Obama talks about interrogation techniques used after 9/11
"I believe and I think any fair-minded person would believe (they) were torture"
A Senate report to be released soon details the CIA's program following the 9/11 attacks
President Barack Obama acknowledged Friday that the United States “crossed a line” and tortured al Qaeda detainees after the 9/11 terror attacks.
The comments at a White House news conference were the President’s strongest on the controversial subject since he came into office denouncing what he described as the Bush years of torturing alleged terrorists, also known as “enhanced interrogation.”
“When we engaged in some of these enhanced interrogation techniques, techniques that I believe and I think any fair-minded person would believe were torture, we crossed a line,” Obama said. “And that needs to be … understood and accepted. And we have to, as a country, take responsibility for that so that hopefully we don’t do it again in the future.”
In the remarks, Obama was referring to a soon-to-be-released Senate Intelligence Committee report detailing the CIA’s controversial interrogation and detention program following the 9/11 attacks.
The document is a nearly 700 page summary of the full 6,800 page report that was approved a year and a half ago by a committee sharply divided along party lines.

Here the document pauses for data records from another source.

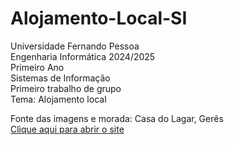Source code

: # Alojamento-Local-SI
Universidade Fernando Pessoa  
Engenharia Informática 2024/2025  
Primeiro Ano  
Sistemas de Informação  
Primeiro trabalho de grupo  
Tema: Alojamento local

Fonte das imagens e morada: Casa do Lagar, Gerês  
[Clique aqui para abrir o site](https://www.booking.com/hotel/pt/casa-do-lagar-braga.pt-pt.html?aid=356980&label=gog235jc-1FCAMY6QcoggJCBWdlcmVzSB9YA2i7AYgBAZgBH7gBF8gBDNgBAegBAfgBAogCAagCA7gClvSCuQbAAgHSAiRmNzM4MjUzOS00NGU1LTQ1M2QtYjUwZS0yM2JiOThlMGYyNzfYAgXgAgE&sid=b6661f6b3fe00c433ddd92e1a16b6dea&dest_id=900040488;dest_type=city;dist=0;group_adults=2;group_children=0;hapos=5;hpos=5;no_rooms=1;req_adults=2;req_children=0;room1=A%2CA;sb_price_type=total;sr_order=popularity;srepoch=1730198331;srpvid=cd7f4a97dc270552;type=total;ucfs=1&)
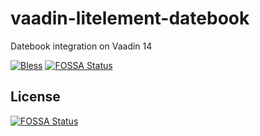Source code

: # vaadin-litelement-datebook
Datebook integration on Vaadin 14

[![Bless](https://img.shields.io/badge/bless-Alpaca-brightgreen)](http://lunagao.github.io/BlessYourCodeTag/)
[![FOSSA Status](https://app.fossa.com/api/projects/git%2Bgithub.com%2Feroself%2Fvaadin-litelement-datebook.svg?type=shield)](https://app.fossa.com/projects/git%2Bgithub.com%2Feroself%2Fvaadin-litelement-datebook?ref=badge_shield)


## License
[![FOSSA Status](https://app.fossa.com/api/projects/git%2Bgithub.com%2Feroself%2Fvaadin-litelement-datebook.svg?type=large)](https://app.fossa.com/projects/git%2Bgithub.com%2Feroself%2Fvaadin-litelement-datebook?ref=badge_large)

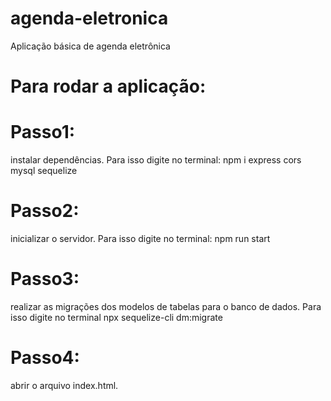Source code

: # agenda-eletronica
Aplicação básica de agenda eletrônica
# Para rodar a aplicação:
# Passo1: 
instalar dependências. Para isso digite no terminal: npm i express cors mysql sequelize
# Passo2:
inicializar o servidor. Para isso digite no terminal: npm run start
# Passo3:
realizar as migrações dos modelos de tabelas para o banco de dados. Para isso digite no terminal npx sequelize-cli dm:migrate
# Passo4:
abrir o arquivo index.html.
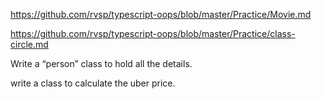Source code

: https://github.com/rvsp/typescript-oops/blob/master/Practice/Movie.md

https://github.com/rvsp/typescript-oops/blob/master/Practice/class-circle.md

Write a “person” class to hold all the details.

write a class to calculate the uber price.

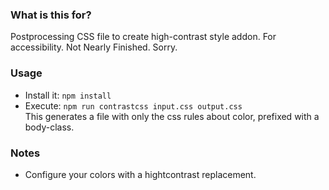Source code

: ### What is this for?
Postprocessing CSS file to create high-contrast style addon. For accessibility.
Not Nearly Finished. Sorry. 

### Usage
- Install it: `npm install`
- Execute: `npm run contrastcss input.css output.css`    
  This generates a file with only the css rules about color, prefixed with a body-class.

### Notes
- Configure your colors with a hightcontrast replacement. 

  
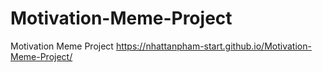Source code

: # Motivation-Meme-Project
Motivation Meme Project 
https://nhattanpham-start.github.io/Motivation-Meme-Project/
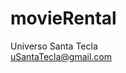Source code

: # movieRental
Universo Santa Tecla  
[uSantaTecla@gmail.com](mailto:uSantaTecla@gmail.com)  

[//]: <> (
fowler
...
)
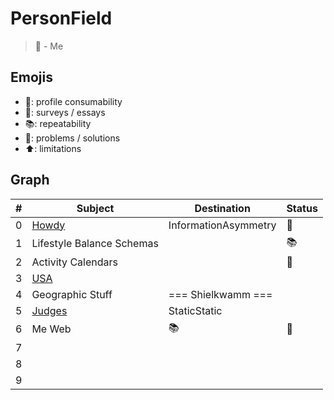 # PersonField
> 🎉 - Me

## Emojis
* 🎉: profile consumability
* 📜: surveys / essays
* 📚: repeatability
* 🤠: problems / solutions
* ⬆️: limitations

## Graph
| # | Subject | Destination | Status |
| ------- | ------- | ------- | ------- |
| 0 | [Howdy](https://github.com/PersonField/Howdy) | InformationAsymmetry | 🤠 |
| 1 | Lifestyle Balance Schemas |  | 📚 |
| 2 | Activity Calendars |  | 📜 |
| 3 | [USA](https://github.com/PersonField/USA) |  |  |
| 4 | Geographic Stuff | === Shielkwamm === |  |
| 5 | [Judges](https://github.com/InformationAsymmetry/Judges) | StaticStatic | |
| 6 | Me Web | 📚 | 🎉 |
| 7 |  |  |  |
| 8 |  |  |  |
| 9 |  |  |  |
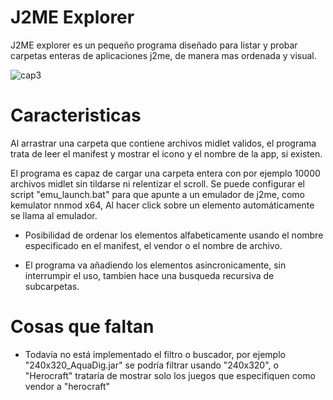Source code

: # J2ME Explorer
J2ME explorer es un pequeño programa diseñado para listar y probar carpetas enteras de aplicaciones j2me, de manera mas ordenada y visual.

![cap3](https://i.ibb.co/q0R98mz/cap3.png)

# Caracteristicas
Al arrastrar una carpeta que contiene archivos midlet validos, el programa trata de leer el manifest y mostrar el icono y el nombre de la app, si existen.

El programa es capaz de cargar una carpeta entera con por ejemplo 10000 archivos midlet sin tildarse ni relentizar el scroll. Se puede configurar el script "emu_launch.bat" para que apunte a un emulador de j2me, como kemulator nnmod x64, Al hacer click sobre un elemento automáticamente se llama al emulador. 
- Posibilidad de ordenar los elementos alfabeticamente usando el nombre especificado en el manifest, el vendor o el nombre de archivo.

- El programa va añadiendo los elementos asincronicamente, sin interrumpir el uso, tambien hace una busqueda recursiva de subcarpetas.

# Cosas que faltan

- Todavía no está implementado el filtro o buscador, por ejemplo "240x320_AquaDig.jar" se podría filtrar usando "240x320", o "Herocraft" trataría de mostrar solo los juegos que especifiquen como vendor a "herocraft"

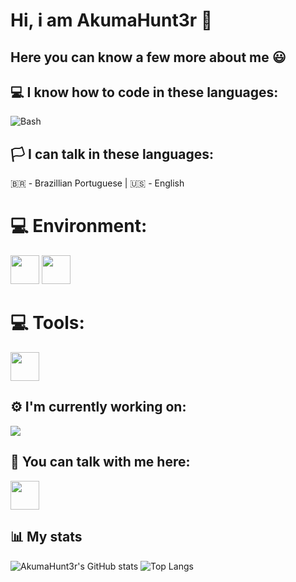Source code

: # Hi, i am AkumaHunt3r 👋
##  Here you can know a few more about me 😃

## 💻 I know how to code in these languages:
![Bash](https://www.vectorlogo.zone/logos/gnu_bash/gnu_bash-icon.svg)

## 🏳️ I can talk in these languages:
🇧🇷 - Brazillian Portuguese
|
🇺🇸️ - English

# 💻 Environment:
[<img src="https://www.vectorlogo.zone/logos/ubuntu/ubuntu-icon.svg" width="46">](https://ubuntu.com)
[<img src="https://www.vectorlogo.zone/logos/android/android-official.svg" width="46">](https://source.android.com/)

# 💻 Tools:
[<img src="https://www.vectorlogo.zone/logos/atom_io/atom_io-icon.svg" width="46">](https://atom.io)

## ⚙️ I'm currently working on: 
[<img src="https://github-readme-stats.vercel.app/api/pin/?username=AkumaHunt3r&repo=OptimKernel&theme=tokyonight">](https://github.com/AkumaHunt3r/OptimKernel)

## 💬 You can talk with me here: 
[<img src="https://www.vectorlogo.zone/logos/telegram/telegram-tile.svg" width="46">](https://t.me/AkumaHunt3r)

## 📊️ My stats
![AkumaHunt3r's GitHub stats](https://github-readme-stats.vercel.app/api?username=AkumaHunt3r&show_icons=true&theme=tokyonight)
![Top Langs](https://github-readme-stats.vercel.app/api/top-langs/?username=AkumaHunt3r&layout=compact&theme=tokyonight)
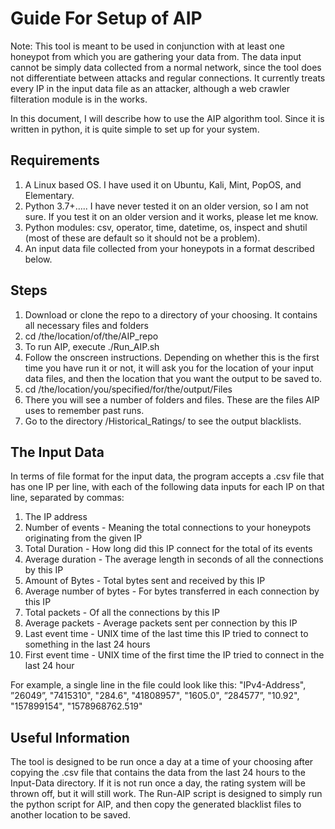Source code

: # Guide For Setup of AIP
Note: This tool is meant to be used in conjunction with at least one honeypot from which you are gathering your data from. The data input cannot be simply data collected from a normal network, since the tool does not differentiate between attacks and regular connections. It currently treats every IP in the input data file as an attacker, although a web crawler filteration module is in the works.

In this document, I will describe how to use the AIP algorithm tool. Since it is written in python, it is quite simple to set up for your system.
## Requirements
1. A Linux based OS. I have used it on Ubuntu, Kali, Mint, PopOS, and Elementary.
2. Python 3.7+….. I have never tested it on an older version, so I am not sure. If you test it on an older version and it works, please let me know.
3. Python modules: csv, operator, time, datetime, os, inspect and shutil (most of these are default so it should not be a problem).
4. An input data file collected from your honeypots in a format described below.
## Steps
1. Download or clone the repo to a directory of your choosing. It contains all necessary files and folders
2. cd /the/location/of/the/AIP_repo
3. To run AIP, execute ./Run_AIP.sh
4. Follow the onscreen instructions. Depending on whether this is the first time you have run it or not, it will ask you for the location of your input data files, and then the location that you want the output to be saved to.
5. cd /the/location/you/specified/for/the/output/Files
6. There you will see a number of folders and files. These are the files AIP uses to remember past runs. 
7. Go to the directory /Historical_Ratings/ to see the output blacklists.
## The Input Data
In terms of file format for the input data, the program accepts a .csv file that has one IP per line, with each of the following data inputs for each IP on that line, separated by commas:
1. The IP address
2. Number of events - Meaning the total connections to your honeypots originating from the given IP
3. Total Duration - How long did this IP connect for the total of its events
4. Average duration - The average length in seconds of all the connections by this IP
5. Amount of Bytes - Total bytes sent and received by this IP
6. Average number of bytes - For bytes transferred in each connection by this IP
7. Total packets - Of all the connections by this IP
8. Average packets - Average packets sent per connection by this IP
9. Last event time - UNIX time of the last time this IP tried to connect to something in the last 24 hours
10. First event time - UNIX time of the first time the IP tried to connect in the last 24 hour

For example, a single line in the file could look like this:
"IPv4-Address", ”26049”, "7415310", "284.6", "41808957", "1605.0", ”284577”, "10.92", "157899154", "1578968762.519"

## Useful Information
The tool is designed to be run once a day at a time of your choosing after copying the .csv file that contains the data from the last 24 hours to the Input-Data directory. If it is not run once a day, the rating system will be thrown off, but it will still work.
The Run-AIP script is designed to simply run the python script for AIP, and then copy the generated blacklist files to another location to be saved.
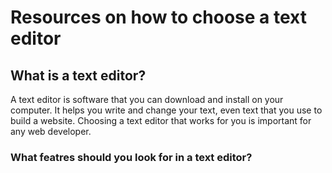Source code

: # Resources on how to choose a text editor

## What is a text editor?

A text editor is software that you can download and install on your computer. It helps you write and change your text, even text that you use to build a website. 
Choosing a text editor that works for you is important for any web developer. 

### What featres should you look for in a text editor?
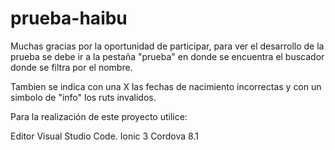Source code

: # prueba-haibu

Muchas gracias por la oportunidad de participar, para ver el desarrollo de la prueba se debe ir a la pestaña "prueba" en donde se encuentra el buscador donde se filtra por el nombre.

Tambien se indica con una X las fechas de nacimiento incorrectas y con un simbolo de "info" los ruts invalidos.

Para la realización de este proyecto utilice:

Editor Visual Studio Code.
Ionic 3
Cordova 8.1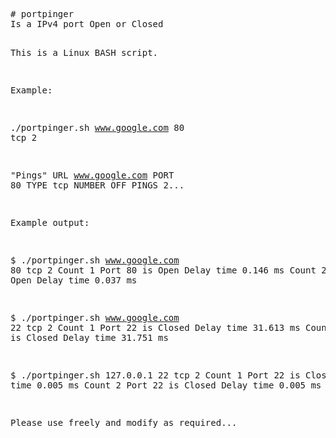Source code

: <HTML>
  <BODY>
    <pre>
# portpinger
Is a IPv4 port Open or Closed

This is a Linux BASH script.

Example:

./portpinger.sh www.google.com 80 tcp 2

"Pings" URL www.google.com PORT 80 TYPE tcp NUMBER OFF PINGS 2...

Example output:

$ ./portpinger.sh www.google.com 80 tcp 2
Count 1 Port 80 is Open Delay time 0.146 ms
Count 2 Port 80 is Open Delay time 0.037 ms

$ ./portpinger.sh www.google.com 22 tcp 2
Count 1 Port 22 is Closed Delay time 31.613 ms
Count 2 Port 22 is Closed Delay time 31.751 ms

$ ./portpinger.sh 127.0.0.1 22 tcp 2
Count 1 Port 22 is Closed Delay time 0.005 ms
Count 2 Port 22 is Closed Delay time 0.005 ms


Please use freely and modify as required...

  </BODY>
</HTML>
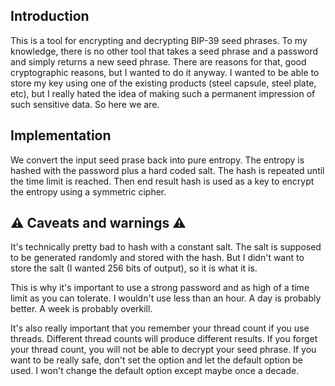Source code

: ## Introduction
This is a tool for encrypting and decrypting BIP-39 seed phrases. To my knowledge, there is
no other tool that takes a seed phrase and a password and simply returns a new seed phrase.
There are reasons for that, good cryptographic reasons, but I wanted to do it anyway. I wanted
to be able to store my key using one of the existing products (steel capsule, steel plate, etc),
but I really hated the idea of making such a permanent impression of such sensitive data. So
here we are.

## Implementation
We convert the input seed prase back into pure entropy. The entropy is hashed with the password
plus a hard coded salt. The hash is repeated until the time limit is reached. Then end result
hash is used as a key to encrypt the entropy using a symmetric cipher.

## ⚠️ Caveats and warnings ⚠️
It's technically pretty bad to hash with a constant salt. The salt is supposed to be generated
randomly and stored with the hash. But I didn't want to store the salt (I wanted 256 bits of
output), so it is what it is.

This is why it's important to use a strong password and as high of a time limit as you can
tolerate. I wouldn't use less than an hour. A day is probably better. A week is probably overkill.

It's also really important that you remember your thread count if you use threads. Different
thread counts will produce different results. If you forget your thread count, you will not be
able to decrypt your seed phrase. If you want to be really safe, don't set the option and let
the default option be used. I won't change the default option except maybe once a decade.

Senators on the committee have said the report is critical of the CIA’s treatment of terrorism suspects, saying it amounted to torture – an allegation CIA officials have denied. It also finds that those harsh interrogation techniques did not help disrupt future terrorist attacks as many in intelligence community have claimed.
Sen. Dianne Feinstein said later Friday that the report’s public release will be delayed because of “significant redactions” by the CIA.
“We need additional time to understand the basis for these redactions and determine their justification,” the California Democrat said in a statement. “Therefore, the report will be held until further notice and released when that process is completed.”
The report was returned to the committee Friday. Its creation has been controversial, with the CIA director apologizing after admitting that the agency spied on computers used by Senate staffers who prepared it. A public version was expected to be released as early as next week.
In January 2009, President Obama issued an executive order disavowing torture and established a Special Task Force on Interrogation and Transfer Policies. Details of those findings have never been made public.
“After I took office, one of the first things I did was to ban some of the extraordinary interrogation techniques that are the subject of that report,” Obama said Friday. “And my hope is that this report reminds us once again that, you know, the character of our country has to be measured in part not by what we do when things are easy, but what we do when things are hard.”
In April 2009, Obama reiterated his position that waterboarding amounted to torture and “violates our ideals and our values.”
“That’s why I put an end to these practices,” he said at the time. “I am absolutely convinced it was the right thing to do – not because there might not have been information that was yielded by these various detainees who were subjected to this treatment, but because we could have gotten this information in other ways, in ways that were consistent with our values, in ways that were consistent with who we are.”